Le présent projet de loi finances prévoit certes des mesures de revalorisation pour les personnels navigants, estimées à 1,5 million d'euros, mais celles-ci devront à l'avenir être doublées d'une véritable stratégie de valorisation du métier de pilote de la sécurité civile.

Je conclurai mon propos en évoquant le projet de mutualisation des systèmes d'information des SDIS, NexSIS 18-112. L'Agence du numérique de la sécurité civile (ANSC), qui est chargée du projet, nous a fait part de difficultés, qui se sont traduites par des retards importants dans le déploiement effectif de NexSIS. Ces retards ont entamé la confiance des Sdis dans la concrétisation du projet, et ont de fait fragilisé la situation économique de l'agence, puisque les SDIS sont largement impliqués dans le financement de NexSIS par leurs contributions volontaires.

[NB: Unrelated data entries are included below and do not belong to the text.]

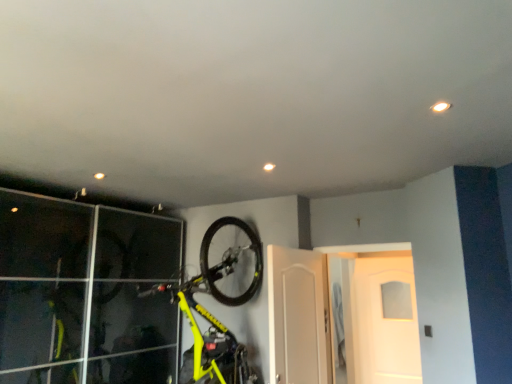
Question: In which direction should I rotate to look at white glossy door at center, the second door viewed from the front?

Choices:
 (A) right
 (B) left

Answer: (A)

Question: Is yellow matte bicycle at upper center at the right side of white glossy door at center, the third door when ordered from front to back?

Choices:
 (A) yes
 (B) no

Answer: (B)

Question: Is yellow matte bicycle at upper center not close to white glossy door at center, which is the 1th door in back-to-front order?

Choices:
 (A) no
 (B) yes

Answer: (B)

Question: Is white glossy door at center, the third door when ordered from front to back, at the back of yellow matte bicycle at upper center?

Choices:
 (A) yes
 (B) no

Answer: (A)

Question: From a real-world perspective, is yellow matte bicycle at upper center physically above white glossy door at center, which is the 1th door in back-to-front order?

Choices:
 (A) yes
 (B) no

Answer: (A)

Question: Does yellow matte bicycle at upper center appear on the left side of white glossy door at center, the third door when ordered from front to back?

Choices:
 (A) yes
 (B) no

Answer: (A)

Question: Is yellow matte bicycle at upper center smaller than white glossy door at center, the third door when ordered from front to back?

Choices:
 (A) yes
 (B) no

Answer: (B)

Question: Does white glossy door at center, arranged as the 2th door when viewed from the back, have a smaller size compared to white glossy door at center, which is the 1th door in back-to-front order?

Choices:
 (A) no
 (B) yes

Answer: (A)

Question: Can you confirm if white glossy door at center, the second door viewed from the front, is bigger than white glossy door at center, the third door when ordered from front to back?

Choices:
 (A) yes
 (B) no

Answer: (A)

Question: Is the position of white glossy door at center, the second door viewed from the front, less distant than that of white glossy door at center, which is the 1th door in back-to-front order?

Choices:
 (A) yes
 (B) no

Answer: (A)

Question: Is white glossy door at center, the second door viewed from the front, surrounding white glossy door at center, the third door when ordered from front to back?

Choices:
 (A) yes
 (B) no

Answer: (B)

Question: Is white glossy door at center, the second door viewed from the front, thinner than white glossy door at center, the third door when ordered from front to back?

Choices:
 (A) yes
 (B) no

Answer: (B)

Question: Considering the relative sizes of white glossy door at center, arranged as the 2th door when viewed from the back, and white glossy door at center, which is the 1th door in back-to-front order, in the image provided, is white glossy door at center, arranged as the 2th door when viewed from the back, taller than white glossy door at center, which is the 1th door in back-to-front order,?

Choices:
 (A) yes
 (B) no

Answer: (B)

Question: Does white glossy door at center, the third door when ordered from front to back, lie in front of white glossy door at center, arranged as the 2th door when viewed from the back?

Choices:
 (A) yes
 (B) no

Answer: (B)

Si le déploiement effectif au sein du Sdis préfigurateur de Seine-et-Marne devrait permettre de rétablir cette confiance, il sera par ailleurs essentiel que les contributions des Sdis soient complétées par un soutien renforcé de l'État en faveur de l'agence, et notamment de ses moyens humains qui apparaissent aujourd'hui bien trop faibles.